**Problem:** State how many lines in the data contain the word "logged". Give only the number.

**Source texts of formatted documents:**
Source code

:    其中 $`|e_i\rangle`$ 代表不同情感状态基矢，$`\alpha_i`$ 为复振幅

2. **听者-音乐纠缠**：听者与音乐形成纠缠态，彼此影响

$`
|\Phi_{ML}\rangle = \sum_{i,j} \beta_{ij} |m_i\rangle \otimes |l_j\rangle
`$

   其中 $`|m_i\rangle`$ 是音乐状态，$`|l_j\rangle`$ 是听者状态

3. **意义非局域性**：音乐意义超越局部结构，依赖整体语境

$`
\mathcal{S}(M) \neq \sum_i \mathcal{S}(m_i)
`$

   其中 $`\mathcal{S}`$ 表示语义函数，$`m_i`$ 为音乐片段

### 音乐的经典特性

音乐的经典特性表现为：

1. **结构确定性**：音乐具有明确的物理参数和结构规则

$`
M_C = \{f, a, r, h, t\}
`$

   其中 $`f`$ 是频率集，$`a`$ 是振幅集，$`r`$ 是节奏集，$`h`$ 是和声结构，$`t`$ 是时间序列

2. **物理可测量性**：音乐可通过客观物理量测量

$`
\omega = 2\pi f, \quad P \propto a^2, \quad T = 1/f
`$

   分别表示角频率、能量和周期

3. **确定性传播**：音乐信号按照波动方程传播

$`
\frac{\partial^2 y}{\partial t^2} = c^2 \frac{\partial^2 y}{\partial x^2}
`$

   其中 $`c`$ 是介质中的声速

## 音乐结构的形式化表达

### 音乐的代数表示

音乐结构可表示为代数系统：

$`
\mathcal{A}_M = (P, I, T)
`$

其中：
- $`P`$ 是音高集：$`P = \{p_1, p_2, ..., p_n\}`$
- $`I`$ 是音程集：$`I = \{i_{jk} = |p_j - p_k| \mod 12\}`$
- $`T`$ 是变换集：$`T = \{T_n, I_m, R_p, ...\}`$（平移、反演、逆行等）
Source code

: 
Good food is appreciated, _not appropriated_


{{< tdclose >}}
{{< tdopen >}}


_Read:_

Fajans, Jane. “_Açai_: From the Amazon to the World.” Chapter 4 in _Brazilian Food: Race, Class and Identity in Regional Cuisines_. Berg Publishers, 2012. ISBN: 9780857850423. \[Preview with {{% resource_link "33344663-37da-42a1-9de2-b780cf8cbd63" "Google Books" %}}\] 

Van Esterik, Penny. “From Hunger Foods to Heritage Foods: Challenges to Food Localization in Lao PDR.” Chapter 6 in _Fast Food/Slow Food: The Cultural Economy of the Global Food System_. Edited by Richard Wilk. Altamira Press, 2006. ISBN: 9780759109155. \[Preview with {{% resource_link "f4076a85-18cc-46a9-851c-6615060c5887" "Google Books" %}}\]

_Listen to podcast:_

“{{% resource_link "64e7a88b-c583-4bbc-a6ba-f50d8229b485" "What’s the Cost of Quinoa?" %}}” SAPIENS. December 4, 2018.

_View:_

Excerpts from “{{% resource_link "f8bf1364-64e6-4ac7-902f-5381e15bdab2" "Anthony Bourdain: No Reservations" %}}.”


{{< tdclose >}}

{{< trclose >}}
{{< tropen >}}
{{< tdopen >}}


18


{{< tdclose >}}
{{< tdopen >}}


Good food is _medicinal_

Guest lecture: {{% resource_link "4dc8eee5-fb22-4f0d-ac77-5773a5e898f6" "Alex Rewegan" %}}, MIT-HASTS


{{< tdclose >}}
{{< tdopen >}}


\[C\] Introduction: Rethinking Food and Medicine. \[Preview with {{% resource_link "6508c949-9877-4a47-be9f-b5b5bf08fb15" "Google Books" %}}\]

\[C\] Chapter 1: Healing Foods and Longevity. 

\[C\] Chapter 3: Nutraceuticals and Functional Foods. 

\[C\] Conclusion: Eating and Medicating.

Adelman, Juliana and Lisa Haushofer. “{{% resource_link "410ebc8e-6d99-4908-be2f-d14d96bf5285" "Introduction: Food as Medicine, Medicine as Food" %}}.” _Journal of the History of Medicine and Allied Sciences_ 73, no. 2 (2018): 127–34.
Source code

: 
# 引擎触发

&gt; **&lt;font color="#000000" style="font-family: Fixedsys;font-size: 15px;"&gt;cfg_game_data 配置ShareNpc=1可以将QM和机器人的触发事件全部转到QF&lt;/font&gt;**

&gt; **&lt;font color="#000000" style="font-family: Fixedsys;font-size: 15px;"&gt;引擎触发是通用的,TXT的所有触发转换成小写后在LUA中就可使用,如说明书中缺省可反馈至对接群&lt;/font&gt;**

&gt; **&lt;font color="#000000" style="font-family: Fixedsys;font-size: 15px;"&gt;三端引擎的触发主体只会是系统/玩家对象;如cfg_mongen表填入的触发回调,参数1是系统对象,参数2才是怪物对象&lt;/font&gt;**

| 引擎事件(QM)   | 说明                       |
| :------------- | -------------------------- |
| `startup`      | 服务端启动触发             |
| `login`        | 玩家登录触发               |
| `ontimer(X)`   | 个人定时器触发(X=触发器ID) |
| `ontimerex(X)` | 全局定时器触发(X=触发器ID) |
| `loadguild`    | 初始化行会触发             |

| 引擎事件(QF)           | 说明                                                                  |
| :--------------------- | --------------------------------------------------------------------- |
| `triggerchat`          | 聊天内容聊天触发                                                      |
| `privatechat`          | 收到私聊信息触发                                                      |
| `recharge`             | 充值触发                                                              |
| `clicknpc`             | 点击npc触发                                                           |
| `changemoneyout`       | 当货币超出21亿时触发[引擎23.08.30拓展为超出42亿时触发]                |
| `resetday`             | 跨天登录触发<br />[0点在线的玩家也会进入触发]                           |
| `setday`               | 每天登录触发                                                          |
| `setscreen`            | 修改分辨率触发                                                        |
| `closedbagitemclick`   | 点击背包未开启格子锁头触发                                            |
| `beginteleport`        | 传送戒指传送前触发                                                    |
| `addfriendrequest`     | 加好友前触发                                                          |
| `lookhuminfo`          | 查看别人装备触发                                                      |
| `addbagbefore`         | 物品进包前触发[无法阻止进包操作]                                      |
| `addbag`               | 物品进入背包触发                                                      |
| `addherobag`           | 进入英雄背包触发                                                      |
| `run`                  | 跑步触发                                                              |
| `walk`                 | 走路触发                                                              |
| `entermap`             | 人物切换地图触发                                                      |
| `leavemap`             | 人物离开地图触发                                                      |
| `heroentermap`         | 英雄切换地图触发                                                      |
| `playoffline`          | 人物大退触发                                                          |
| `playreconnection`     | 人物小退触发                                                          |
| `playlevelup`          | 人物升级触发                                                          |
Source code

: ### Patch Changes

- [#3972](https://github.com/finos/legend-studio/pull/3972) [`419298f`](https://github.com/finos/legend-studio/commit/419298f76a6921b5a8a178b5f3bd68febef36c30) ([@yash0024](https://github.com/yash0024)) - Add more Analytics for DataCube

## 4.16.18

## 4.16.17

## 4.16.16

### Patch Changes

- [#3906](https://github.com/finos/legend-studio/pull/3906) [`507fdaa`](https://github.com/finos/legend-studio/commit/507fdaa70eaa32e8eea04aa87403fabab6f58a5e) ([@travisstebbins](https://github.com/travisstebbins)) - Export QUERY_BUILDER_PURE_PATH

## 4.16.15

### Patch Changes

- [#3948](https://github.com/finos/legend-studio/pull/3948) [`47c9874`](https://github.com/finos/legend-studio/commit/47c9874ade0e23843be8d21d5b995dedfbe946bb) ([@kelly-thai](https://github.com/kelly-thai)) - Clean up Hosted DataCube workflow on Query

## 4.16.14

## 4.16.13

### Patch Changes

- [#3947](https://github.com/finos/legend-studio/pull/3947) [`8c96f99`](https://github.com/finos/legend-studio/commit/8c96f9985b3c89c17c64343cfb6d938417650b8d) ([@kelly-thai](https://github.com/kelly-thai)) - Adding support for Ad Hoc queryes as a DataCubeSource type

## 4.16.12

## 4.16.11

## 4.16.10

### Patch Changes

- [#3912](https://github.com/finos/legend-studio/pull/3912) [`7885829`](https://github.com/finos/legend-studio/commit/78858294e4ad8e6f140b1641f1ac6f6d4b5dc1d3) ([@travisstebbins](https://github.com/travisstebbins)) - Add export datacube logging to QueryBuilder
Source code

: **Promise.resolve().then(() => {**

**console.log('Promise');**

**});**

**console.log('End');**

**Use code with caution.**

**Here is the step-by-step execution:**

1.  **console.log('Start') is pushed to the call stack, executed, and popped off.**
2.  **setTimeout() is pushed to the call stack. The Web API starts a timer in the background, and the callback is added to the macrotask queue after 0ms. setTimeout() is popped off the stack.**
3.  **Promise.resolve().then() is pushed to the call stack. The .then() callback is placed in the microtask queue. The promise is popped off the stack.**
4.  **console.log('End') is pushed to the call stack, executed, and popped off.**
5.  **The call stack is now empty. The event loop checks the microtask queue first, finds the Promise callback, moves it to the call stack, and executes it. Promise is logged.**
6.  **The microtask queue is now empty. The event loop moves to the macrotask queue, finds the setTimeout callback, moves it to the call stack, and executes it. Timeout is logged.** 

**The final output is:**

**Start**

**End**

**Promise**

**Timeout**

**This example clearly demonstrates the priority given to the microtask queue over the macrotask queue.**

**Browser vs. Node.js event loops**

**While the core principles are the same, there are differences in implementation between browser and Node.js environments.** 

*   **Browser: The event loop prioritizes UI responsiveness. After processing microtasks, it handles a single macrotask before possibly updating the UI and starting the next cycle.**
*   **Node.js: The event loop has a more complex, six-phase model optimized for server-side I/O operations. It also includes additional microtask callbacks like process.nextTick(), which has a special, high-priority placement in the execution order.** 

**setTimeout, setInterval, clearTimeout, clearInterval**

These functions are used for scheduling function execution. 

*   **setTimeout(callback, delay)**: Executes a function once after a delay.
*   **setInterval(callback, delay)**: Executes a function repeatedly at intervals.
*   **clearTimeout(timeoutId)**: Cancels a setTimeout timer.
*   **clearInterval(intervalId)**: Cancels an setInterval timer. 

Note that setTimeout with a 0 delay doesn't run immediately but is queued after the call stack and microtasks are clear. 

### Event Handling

**Solution:** 2